How much should I budget per day for these destinations?

Costs vary significantly. In the Faroe Islands and Malta, budget €100–€130 per day for mid-range travel. In North Macedonia, Bosnia, and Bulgaria, €45–€60 per day covers comfortable accommodation, meals, and entry fees with money to spare. Italy and Belgium sit in the middle, at roughly €80–€100 per day.

Do I need a car for any of these destinations?

Matera and the Faroe Islands are the two destinations where a rental car makes a meaningful difference. Matera has limited public transport connections from Bari, and the Faroe Islands’ best landscapes require driving between islands via the tunnel network. All others are served adequately by public transport or are walkable.

Which destination offers the best food experience?

Trieste and Matera are the standouts for food culture.
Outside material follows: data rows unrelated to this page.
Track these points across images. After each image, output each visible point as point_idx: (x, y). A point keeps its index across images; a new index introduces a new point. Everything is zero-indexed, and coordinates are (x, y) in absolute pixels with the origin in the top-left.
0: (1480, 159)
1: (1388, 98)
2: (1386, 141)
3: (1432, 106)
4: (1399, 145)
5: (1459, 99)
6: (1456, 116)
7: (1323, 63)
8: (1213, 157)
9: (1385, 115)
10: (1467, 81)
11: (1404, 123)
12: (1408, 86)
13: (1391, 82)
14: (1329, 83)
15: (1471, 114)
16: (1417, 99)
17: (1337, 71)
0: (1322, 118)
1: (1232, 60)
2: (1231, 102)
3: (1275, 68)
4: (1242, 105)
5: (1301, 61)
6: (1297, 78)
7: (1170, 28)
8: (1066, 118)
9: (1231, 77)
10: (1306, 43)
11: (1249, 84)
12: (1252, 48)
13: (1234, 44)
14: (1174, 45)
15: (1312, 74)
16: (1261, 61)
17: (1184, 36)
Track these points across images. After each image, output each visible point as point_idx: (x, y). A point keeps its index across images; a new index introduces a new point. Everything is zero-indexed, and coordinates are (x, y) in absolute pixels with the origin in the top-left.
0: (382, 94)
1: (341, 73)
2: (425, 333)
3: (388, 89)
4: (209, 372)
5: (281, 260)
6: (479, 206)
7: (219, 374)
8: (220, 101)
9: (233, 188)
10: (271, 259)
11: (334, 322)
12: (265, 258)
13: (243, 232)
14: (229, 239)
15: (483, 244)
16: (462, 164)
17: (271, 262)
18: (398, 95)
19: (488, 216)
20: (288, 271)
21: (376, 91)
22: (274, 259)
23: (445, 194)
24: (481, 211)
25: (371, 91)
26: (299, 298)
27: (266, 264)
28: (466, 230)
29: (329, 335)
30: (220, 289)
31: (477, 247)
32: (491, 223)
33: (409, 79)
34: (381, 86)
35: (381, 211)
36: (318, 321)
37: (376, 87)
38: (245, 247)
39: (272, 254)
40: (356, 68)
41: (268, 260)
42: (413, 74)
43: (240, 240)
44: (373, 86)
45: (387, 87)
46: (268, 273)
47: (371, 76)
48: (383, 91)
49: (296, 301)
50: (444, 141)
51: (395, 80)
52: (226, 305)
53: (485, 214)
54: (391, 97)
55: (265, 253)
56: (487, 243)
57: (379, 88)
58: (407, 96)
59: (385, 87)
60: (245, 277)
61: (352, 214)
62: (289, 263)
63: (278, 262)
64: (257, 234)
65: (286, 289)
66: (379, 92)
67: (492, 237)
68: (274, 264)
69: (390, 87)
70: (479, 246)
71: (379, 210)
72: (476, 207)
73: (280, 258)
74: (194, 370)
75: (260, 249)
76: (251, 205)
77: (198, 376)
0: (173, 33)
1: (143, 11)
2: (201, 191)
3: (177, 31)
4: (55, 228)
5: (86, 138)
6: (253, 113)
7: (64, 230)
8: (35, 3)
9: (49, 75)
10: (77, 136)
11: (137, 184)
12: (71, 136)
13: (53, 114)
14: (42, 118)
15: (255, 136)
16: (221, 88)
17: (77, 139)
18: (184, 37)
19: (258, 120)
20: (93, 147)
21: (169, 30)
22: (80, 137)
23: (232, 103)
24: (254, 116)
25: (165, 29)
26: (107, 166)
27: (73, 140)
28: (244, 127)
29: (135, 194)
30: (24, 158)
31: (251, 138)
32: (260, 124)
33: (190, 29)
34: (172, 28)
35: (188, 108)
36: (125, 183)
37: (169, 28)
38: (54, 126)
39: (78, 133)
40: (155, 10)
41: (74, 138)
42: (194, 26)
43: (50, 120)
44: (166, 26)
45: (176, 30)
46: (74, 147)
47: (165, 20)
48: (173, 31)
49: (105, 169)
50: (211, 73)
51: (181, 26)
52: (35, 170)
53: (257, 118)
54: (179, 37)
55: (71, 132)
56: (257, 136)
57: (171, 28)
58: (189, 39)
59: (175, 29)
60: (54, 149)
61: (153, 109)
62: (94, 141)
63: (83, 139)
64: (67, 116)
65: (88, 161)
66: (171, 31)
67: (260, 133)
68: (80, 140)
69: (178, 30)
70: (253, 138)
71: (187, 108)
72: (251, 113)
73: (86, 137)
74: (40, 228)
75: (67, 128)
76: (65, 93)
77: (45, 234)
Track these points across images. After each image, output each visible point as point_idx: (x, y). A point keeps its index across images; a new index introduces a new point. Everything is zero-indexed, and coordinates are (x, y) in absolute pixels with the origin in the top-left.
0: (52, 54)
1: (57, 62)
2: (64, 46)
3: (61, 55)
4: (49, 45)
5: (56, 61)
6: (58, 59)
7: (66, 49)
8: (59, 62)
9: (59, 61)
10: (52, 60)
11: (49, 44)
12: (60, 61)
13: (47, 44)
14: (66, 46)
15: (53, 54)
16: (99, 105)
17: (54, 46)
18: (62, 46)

Trieste’s Central European-meets-Italian cuisine is genuinely unique, while Basilicata (Matera’s region) produces outstanding pasta dishes, aged cheeses, and Aglianico wine at prices well below Italy’s more-visited regions. Malta is a strong runner-up for diversity of culinary influences.

The Case for Going Somewhere Nobody Expects

The best travel experiences in Europe right now aren’t in the places everyone goes. They’re in Ohrid at 7 AM when the lake is completely still, or in Matera’s caves at night when the lights come on and the ravine glows, or in Ghent on a Tuesday evening when the bars are full of students and the tourists have gone home.

These ten destinations share something important: they haven’t been optimised for tourism yet. The prices are real, the locals are genuinely pleased to see you, and the experience hasn’t been packaged and sold back to you at a markup.

Pick one. Book the flights before the algorithm finds them. The window on genuinely underrated European summer travel is real, but it doesn’t stay open forever.